### [Try it]
Of the lines listed below, return exactly those that run from the line containing "15 de marzo de 2023" through the line containing "este martes las", both included.
[Exercise material]
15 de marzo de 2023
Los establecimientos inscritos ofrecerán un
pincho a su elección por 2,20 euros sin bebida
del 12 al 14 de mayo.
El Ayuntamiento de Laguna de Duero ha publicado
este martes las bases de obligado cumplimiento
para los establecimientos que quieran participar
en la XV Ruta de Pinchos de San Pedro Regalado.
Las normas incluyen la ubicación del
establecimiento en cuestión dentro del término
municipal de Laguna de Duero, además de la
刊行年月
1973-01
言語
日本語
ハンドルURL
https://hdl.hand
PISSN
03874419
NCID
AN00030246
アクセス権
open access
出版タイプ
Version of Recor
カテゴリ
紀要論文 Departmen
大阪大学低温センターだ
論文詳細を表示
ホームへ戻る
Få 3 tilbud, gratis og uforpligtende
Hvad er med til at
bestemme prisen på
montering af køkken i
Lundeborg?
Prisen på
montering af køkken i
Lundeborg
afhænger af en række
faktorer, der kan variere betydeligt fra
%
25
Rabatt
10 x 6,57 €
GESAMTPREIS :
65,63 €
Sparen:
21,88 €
[/Exercise material]
[Exercise material]
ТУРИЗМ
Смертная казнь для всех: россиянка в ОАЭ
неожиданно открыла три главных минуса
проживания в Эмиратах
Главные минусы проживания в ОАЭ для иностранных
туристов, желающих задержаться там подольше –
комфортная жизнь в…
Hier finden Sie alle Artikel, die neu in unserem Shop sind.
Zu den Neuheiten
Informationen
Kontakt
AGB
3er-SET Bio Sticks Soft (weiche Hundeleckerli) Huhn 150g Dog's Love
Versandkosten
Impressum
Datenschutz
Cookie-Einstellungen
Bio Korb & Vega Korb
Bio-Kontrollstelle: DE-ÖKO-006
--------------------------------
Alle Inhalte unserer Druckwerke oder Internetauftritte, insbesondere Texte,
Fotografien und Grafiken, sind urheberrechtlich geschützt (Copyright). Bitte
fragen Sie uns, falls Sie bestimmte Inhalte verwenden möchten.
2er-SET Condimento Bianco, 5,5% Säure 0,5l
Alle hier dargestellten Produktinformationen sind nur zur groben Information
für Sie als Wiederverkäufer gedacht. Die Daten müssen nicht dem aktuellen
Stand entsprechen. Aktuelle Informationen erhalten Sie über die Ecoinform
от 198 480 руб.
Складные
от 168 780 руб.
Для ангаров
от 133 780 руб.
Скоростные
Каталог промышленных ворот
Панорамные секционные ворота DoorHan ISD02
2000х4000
[/Exercise material]
### [Response for this exercise]
15 de marzo de 2023
Los establecimientos inscritos ofrecerán un
pincho a su elección por 2,20 euros sin bebida
del 12 al 14 de mayo.
El Ayuntamiento de Laguna de Duero ha publicado
este martes las bases de obligado cumplimiento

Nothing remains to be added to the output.